PwC bans staff meetings between 10am and 4pm: Five tips for running a good meeting

The new chief executive of PricewaterhouseCoopers Australia has banned staff from holding internal meetings between 10am and 4pm, a move backed by business performance expert Ed Robins.

Chief executive Luke Sayers claims meetings at these times distract employees from attending to clients, according to a report in The Australian Financial Review.

His move is part of a wide-ranging push to increase billable hours at the accountancy firm, which yesterday announced plans to scrap 211 jobs in a corporate restructure. 

“All I ask [is] to reduce non-client demands on each other’s time, with the aim of making the hours of 10am to 4pm client and market time, not internal meeting time,” Sayers said in an internal email published by the newspaper.

“I also ask that all meetings are chaired with purpose and are scheduled to be respectful of the time taken and the circumstances on those invited.”

PwC was contacted for comment but did not respond prior to publication.

Robins, director of ProFocus, a company that trains organisations to work more effectively, told SmartCompany he “agreed in principle” with Sayers’ ban.

“The client, the customer and their needs must be taken into account in all your decision-making, so it is hard to argue with that,” says Robins.

“It brings you back to the point of what are these meetings and what are their focus, is it part of customer focus anyway?

“In general I don’t see a problem with some proper scheduling but I would have hoped it would be a consultative process rather than just an edict from the throne.”

However, Robins says there is still a role for internal meetings at businesses.

“In some organisations, people are so busy serving customers that they don’t have time for meetings because they are only there for the hours that they are serving the customers, so, as a result, they don’t make improvements,” says Robins.

Here are five tips from Robins on how to run a good meeting:

1. Meetings need a purpose

A good meeting has a clear purpose. There is nothing worse than having a meeting for the sake of having a meeting. “Ask what is the purpose of the meeting? What is its value?” says Robins.

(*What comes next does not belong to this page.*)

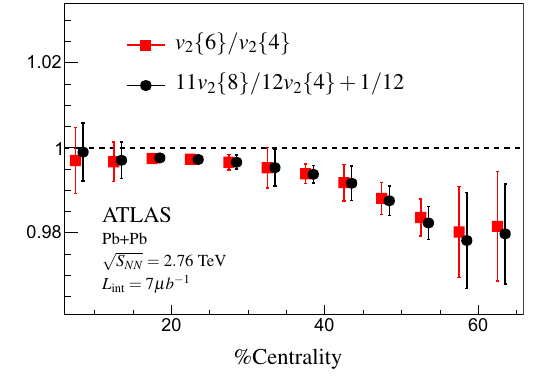
Fig. 9 Experimental values of ratios v 2 { 6 } /v 2 { 4 } and 11 v 2 { 6 } / 12 v 2 { 4 } + 1 / 12 with respect to the centrality class from the ATLAS data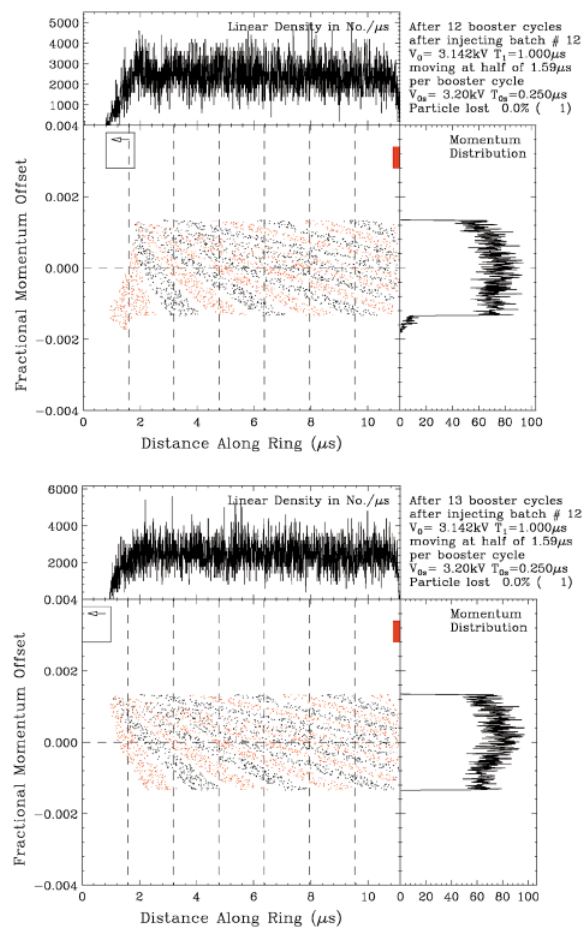
FIG. 7. (Color) Continuing the injection from Fig. 6. Top: One booster cycle after the injection of the 12th batch between 0.0 T b and 1.0 T b , or 12 booster cycles after the injection of the first batch. Bottom: Another booster cycle later or 13 booster cycles after the injection of the first batch. All particles are within the designated final momentum spread and adiabatic capture can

“So often the meeting should not be held anyway; there is some other way of doing it.”

2. Have an agenda

An agenda for meetings gives the meeting a purpose and allows attendees to prepare their thoughts. “You set the agenda, you circulate it in advance along with any pre-reading or preparation that has to be done and the agenda should be formatted so it becomes the minutes,” Robins recommends.

3. Make it consultative

Meetings should involve attendees as much as possible rather than just being an opportunity for one person to rant. “Meetings need to be consultative, people need to have the ability to participate and evaluate: Too often they are hijacked by people with too much power and authority,” says Robins.

4. Keep it short

Meetings which just involve updates and do not involve making decisions should be as short as possible – keep them brief. “If you need to meet for updates, consider if it is the sort of meeting you can do standing or have a 20-minute time limit,” says Robins.

5. Evaluate meetings

At the end of a meeting, it’s worthwhile to take stock of how it went. “Always evaluate the meetings; people need an opportunity to say, yes, that was a good meeting,” Robins says.